It’s very rare that I like any movie better than the book, and considering I really enjoyed Zoë Heller’s novel, to say I was surprised by the film is kind of an understatement.
Notes on a Scandal follows the story of an upper-class British woman, Sheba Hart (Blanchett), who has an affair with one of her students, 15-year-old Steven Connolly (played by newcomer Andrew Simpson), and must rely upon her much older friend Barbara (Dench) once the affair comes out and her life falls apart.
Only the film is from Barbara’s perspective, it follows her life, her narrative and tells the story from her point of view. This means we hear of Sheba’s affair second hand, through her retelling of it to Barbara, once the elder woman discovers the lovers in the classroom, ahem, in a precarious position. And Barbara, or “Bar” as Sheba calls her, is nuts, driven to the point of obsession by utter loneliness and maybe a bit of a predilection for mistaking friendship for the intimacy normally found between two adults in a romantic relationship.

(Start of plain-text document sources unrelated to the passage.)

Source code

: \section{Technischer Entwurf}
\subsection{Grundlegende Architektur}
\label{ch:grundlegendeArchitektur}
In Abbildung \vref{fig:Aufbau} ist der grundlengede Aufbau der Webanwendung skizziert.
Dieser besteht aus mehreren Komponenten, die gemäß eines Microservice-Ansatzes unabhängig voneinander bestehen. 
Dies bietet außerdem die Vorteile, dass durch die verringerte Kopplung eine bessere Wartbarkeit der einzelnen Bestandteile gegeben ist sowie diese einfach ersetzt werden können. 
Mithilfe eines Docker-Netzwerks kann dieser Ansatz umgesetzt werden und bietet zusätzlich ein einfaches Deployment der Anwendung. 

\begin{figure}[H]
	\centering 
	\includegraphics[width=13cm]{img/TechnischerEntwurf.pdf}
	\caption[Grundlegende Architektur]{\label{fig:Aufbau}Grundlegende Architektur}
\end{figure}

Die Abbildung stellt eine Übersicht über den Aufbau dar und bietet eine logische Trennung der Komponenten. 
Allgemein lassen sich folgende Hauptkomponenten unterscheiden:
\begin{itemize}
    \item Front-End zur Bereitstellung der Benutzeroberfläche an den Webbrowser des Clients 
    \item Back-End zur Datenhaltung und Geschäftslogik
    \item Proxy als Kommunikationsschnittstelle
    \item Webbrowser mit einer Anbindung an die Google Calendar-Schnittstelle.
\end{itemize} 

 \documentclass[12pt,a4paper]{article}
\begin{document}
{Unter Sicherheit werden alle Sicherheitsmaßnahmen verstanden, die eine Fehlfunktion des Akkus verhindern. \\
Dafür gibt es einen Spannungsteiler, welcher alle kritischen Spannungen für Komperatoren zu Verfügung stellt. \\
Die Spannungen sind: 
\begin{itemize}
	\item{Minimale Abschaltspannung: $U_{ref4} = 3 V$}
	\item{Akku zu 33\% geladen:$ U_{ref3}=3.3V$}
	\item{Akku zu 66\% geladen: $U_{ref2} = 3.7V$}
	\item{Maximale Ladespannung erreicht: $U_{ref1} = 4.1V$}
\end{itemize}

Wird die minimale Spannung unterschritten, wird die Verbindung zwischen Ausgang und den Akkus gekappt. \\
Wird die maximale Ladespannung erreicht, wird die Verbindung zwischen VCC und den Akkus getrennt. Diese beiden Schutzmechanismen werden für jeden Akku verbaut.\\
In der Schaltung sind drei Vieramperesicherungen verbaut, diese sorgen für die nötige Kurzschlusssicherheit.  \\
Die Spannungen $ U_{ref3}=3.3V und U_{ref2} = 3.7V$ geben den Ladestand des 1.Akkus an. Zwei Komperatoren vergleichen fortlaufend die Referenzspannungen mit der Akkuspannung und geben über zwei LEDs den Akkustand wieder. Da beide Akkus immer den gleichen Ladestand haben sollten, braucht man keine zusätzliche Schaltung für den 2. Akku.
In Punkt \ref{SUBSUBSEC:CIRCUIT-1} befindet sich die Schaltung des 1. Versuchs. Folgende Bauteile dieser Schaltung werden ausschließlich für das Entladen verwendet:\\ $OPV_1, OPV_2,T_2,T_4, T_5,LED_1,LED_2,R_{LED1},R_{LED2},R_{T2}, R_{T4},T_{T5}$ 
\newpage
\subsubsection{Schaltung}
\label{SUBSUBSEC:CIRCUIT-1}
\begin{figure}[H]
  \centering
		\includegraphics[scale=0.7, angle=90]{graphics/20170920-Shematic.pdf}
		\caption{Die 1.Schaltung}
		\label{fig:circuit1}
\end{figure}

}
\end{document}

But you say, it stars Judi Dench and Cate Blanchett, of course it’s going to be good. And yes, Dench’s Barbara is totally creepy and quite obsessed, and Blanchett’s Sheba is one part flighty, one part entitled and always beautiful, which is perfect casting. However, why the film succeeds has more to do with how it manipulates narrative exposition to its advantage. In bookish films where the “book” aspects don’t usually work (ahem, Possession, I’m looking at you), it totally ruins the film for me. Here, however, Barbara’s obsessive note-taking and journal writing underpins her character so perfectly that it actually makes the movie. And it doesn’t hurt that the script is bloody brilliant.
There are a couple of cringeworthy moments, and Bill Nighy as Sheba’s husband is stupendous casting (LOVE him), and on the whole, I liked this movie far, far better than I thought I would.